More than 100 people jammed the driveway, lawn and street outside the Kenwood home of Board of Education chief officer David Vitale, using a makeshift bullhorn to demand a meeting with him.
They called Vitale the "architect" of both Renaissance 2010, which aims to create 100 schools out of about 70 troubled ones, as well as a plan involving the closure of 20 Mid-South schools, since disavowed by top officials.
"We believe he's the hidden hand," said Shannon Bennett of the Kenwood Oakland Community Organization.
Parents pumping signs turned Vitale's quiet, tree-lined street into a protest zone, chanting: "David Vitale, he won't talk. That is why we're in this walk."
Though the commotion roused some neighbors, Vitale, reportedly on vacation, never emerged. About 30 police officers dispersed the protesters after 15 minutes.
The demand to meet with Vitale, former Chicago Board of Trade CEO who now is paid $1 a year overseeing much of the board's business, emerged hours earlier during a sometimes testy board meeting. There, protesters said that perhaps Vitale could answer questions about the school closing list that others have dodged.
"He's a millionaire. He's paid $1 a year. Where is he?" Karen Colbert of the community organization asked School Board members. "We want to meet with him. We haven't been able to get answers. We want answers."

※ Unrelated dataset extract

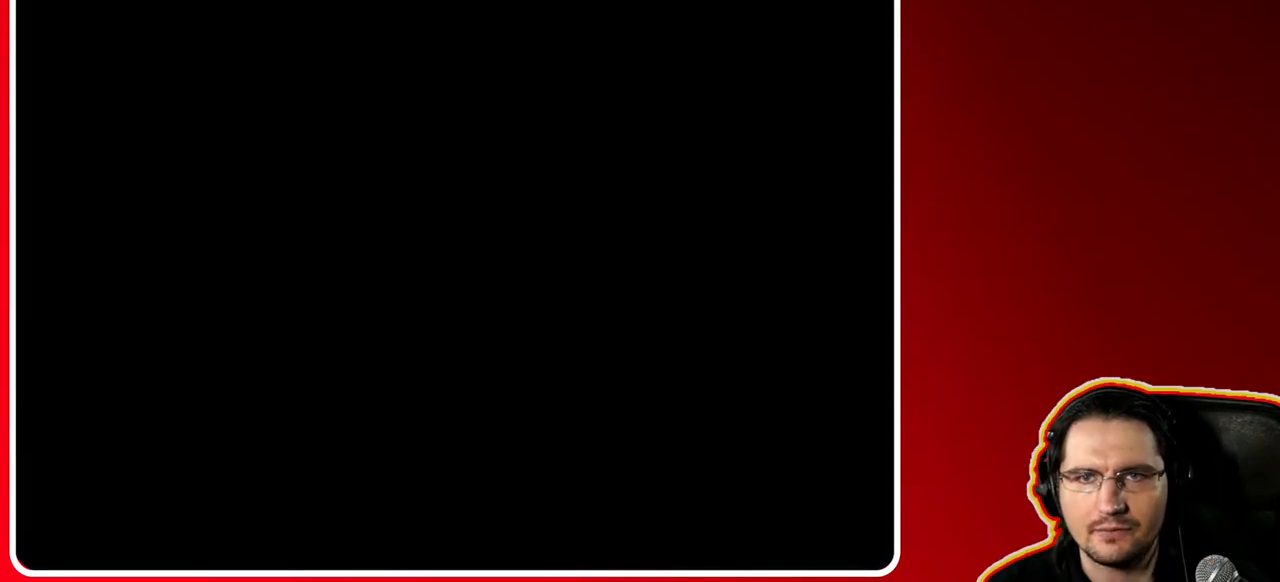
{"dt_ms": 500, "buttons": [], "left_stick": "up-right", "right_stick": "center", "events": []}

The Mid-South closing list has been ashcanned, officials insist, but its revelation has caused confusion and uproar over the rest of Renaissance 2010.
Confronted Wednesday with the rising test scores of one school on the list, even board President Michael Scott conceded he had no idea why it had been included.
Board spokesman Peter Cunningham said Vitale did not oversee the Mid-South plan, although he did supervise the board employee who guided its development. Vitale is "one of many people" involved in Renaissance 2010, and he helped organize the business committee that is raising $50 million for it, Cunningham said.
"There's no single head" of Renaissance 2010, Cunningham said. "[Schools CEO] Arne Duncan is the head."
Chicago Teachers Union President Marilyn Stewart and others asked board members to delay their vote to create three kinds of Renaissance 2010 schools -- including two run by private operators --but five members approved the plan unanimously Wednesday. The vote came several hours after school officials announced members of committees that will decide the future of six new Renaissance 2010 schools.